Here, we report the release of the PIC (Paediatric Intensive Care) database, a freely accessible paediatric-specific critical care database (http://pic.nbscn.org). Like the widely used MIMIC database, the PIC database integrates deidentified, comprehensive clinical data of paediatric patients admitted to the Children’s Hospital of Zhejiang University School of Medicine and makes it internationally accessible to researchers under a data use agreement (Fig. 1).

Fig. 1

Overview of the PIC database.

The PIC database is notable for the following reasons:

It is publicly and freely available to researchers worldwide as a paediatric critical care supplement to the MIMIC-III

It encompasses a very large population of paediatric patients and spans almost a decade;

It contains high temporal resolution and high-fidelity clinical data;

It is the first freely accessible English-Chinese bilingual clinical database.

Methods

The PIC database was populated with data that had been acquired during routine hospital care The Children’s Hospital, Zhejiang University School of Medicine. This children’s hospital, with more than 1900 beds, is the largest comprehensive paediatric medical centre in Zhejiang Province and the Chinese National Clinical Research Centre of Child Health. There are more than 3 million outpatient and emergency visits per year in this children’s only medical center. It also accepts critical paediatric patients who referred from lower level hospital across 11 cities of Zhejiang province. It has 119 critical care beds in 5 intensive care units: general ICU, paediatric ICU (PICU), surgical ICU (SICU), cardiac ICU (CICU) and neonatal ICU (NICU). The clinical data of patients admitted to any of the ICUs between 2010 and 2018 was used to construct the PIC database. This project was approved by the Institutional Review Board of the Children’s Hospital, Zhejiang University School of Medicine (Hangzhou, China). The requirement for individual patient consent was waived because the project did not impact clinical care, and all protected health information was deidentified.

Database Development

Data were extracted and downloaded from several information systems in the hospital, including the following:

Hospital electronic medical record system

Laboratory information system

Computerized physician order entry system

Nursing information system

Anaesthesia information management system

Reporting system of different examination departments (radiology, ultrasound, ECG, pathology, et al.).
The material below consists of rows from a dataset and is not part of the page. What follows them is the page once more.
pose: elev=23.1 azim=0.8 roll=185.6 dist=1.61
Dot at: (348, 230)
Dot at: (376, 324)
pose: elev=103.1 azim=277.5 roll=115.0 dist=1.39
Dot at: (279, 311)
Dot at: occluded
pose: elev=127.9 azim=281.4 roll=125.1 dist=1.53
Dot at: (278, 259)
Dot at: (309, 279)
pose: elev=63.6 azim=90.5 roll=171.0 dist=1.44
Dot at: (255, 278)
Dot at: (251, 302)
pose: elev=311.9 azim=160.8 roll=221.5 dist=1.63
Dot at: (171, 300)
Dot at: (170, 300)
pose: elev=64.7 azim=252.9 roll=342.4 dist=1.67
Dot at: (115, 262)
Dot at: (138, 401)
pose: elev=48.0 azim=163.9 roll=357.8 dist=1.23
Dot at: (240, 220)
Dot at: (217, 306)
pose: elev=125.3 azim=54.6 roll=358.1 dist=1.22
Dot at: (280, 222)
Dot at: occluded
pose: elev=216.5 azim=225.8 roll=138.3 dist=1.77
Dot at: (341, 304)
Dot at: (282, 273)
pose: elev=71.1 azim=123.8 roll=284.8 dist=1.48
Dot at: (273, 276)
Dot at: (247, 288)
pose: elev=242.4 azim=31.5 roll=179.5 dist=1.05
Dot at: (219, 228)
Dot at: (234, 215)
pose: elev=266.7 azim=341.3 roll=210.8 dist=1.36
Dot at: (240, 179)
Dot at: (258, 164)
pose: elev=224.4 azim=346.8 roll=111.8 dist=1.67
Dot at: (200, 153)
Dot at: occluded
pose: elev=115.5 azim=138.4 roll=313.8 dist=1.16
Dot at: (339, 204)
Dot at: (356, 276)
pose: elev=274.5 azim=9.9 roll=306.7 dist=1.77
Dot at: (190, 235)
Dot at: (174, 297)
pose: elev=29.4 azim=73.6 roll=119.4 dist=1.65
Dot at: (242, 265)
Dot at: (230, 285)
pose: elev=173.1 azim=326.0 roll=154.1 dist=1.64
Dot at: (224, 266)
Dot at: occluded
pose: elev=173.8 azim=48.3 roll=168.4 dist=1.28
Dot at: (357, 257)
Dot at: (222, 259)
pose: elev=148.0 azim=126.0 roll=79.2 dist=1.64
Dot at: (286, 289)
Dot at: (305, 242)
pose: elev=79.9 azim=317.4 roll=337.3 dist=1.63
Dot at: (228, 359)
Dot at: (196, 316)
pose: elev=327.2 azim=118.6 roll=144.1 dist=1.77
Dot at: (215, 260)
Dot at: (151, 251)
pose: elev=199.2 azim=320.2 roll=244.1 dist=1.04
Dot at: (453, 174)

The core database schema followed the classic MIMIC-III database with some adjustments to adapt it for local Chinese data. This will help researchers who have experience with MIMIC to easily understand and utilize the PIC and to compare it with the MIMIC database.

All patients who transferred to any of the ICUs and had records in the hospital medical record system between 2010 and 2018 were included in this project. Based on these data, three core tables were created to describe the patients (PATIENTS), admissions (ADMISSIONS) and ICU stays (ICUSTAYS). The primary key of the three core tables was used to index all other clinical data. SUBJECT_ID in the PATIENTS table is a unique identifier that specifies an individual patient, HADM_ID in the ADMISSIONS table is the encounter number that uniquely identifies a particular hospitalization for patients who might have been admitted multiple times, and ICUSTAY_ID in the ICUSTAYS table refers to a unique admission to an intensive care unit. Each SUBJECT_ID has one or more related HADM_IDs, and each HADM_ID can have one or more related ICUSTAY_ID.

After collecting the original data, we performed post-processing and integrated medical records to ensure that each patient had relatively complete data. Since the time spans of the data in each table from the different systems are inconsistent, we used SUBJECT_ID and HADM_ID, which appear in the ADMISSIONS, PATIENTS, and ICUSTAYS table for data integration and filtering. In parallel, we carefully checked for impossible data entries (for example, the year of the visit date was 1900), erroneous characters (for example, Chinese characters appearing as numbers), and extreme outliers in the collected data and removed or updated these data.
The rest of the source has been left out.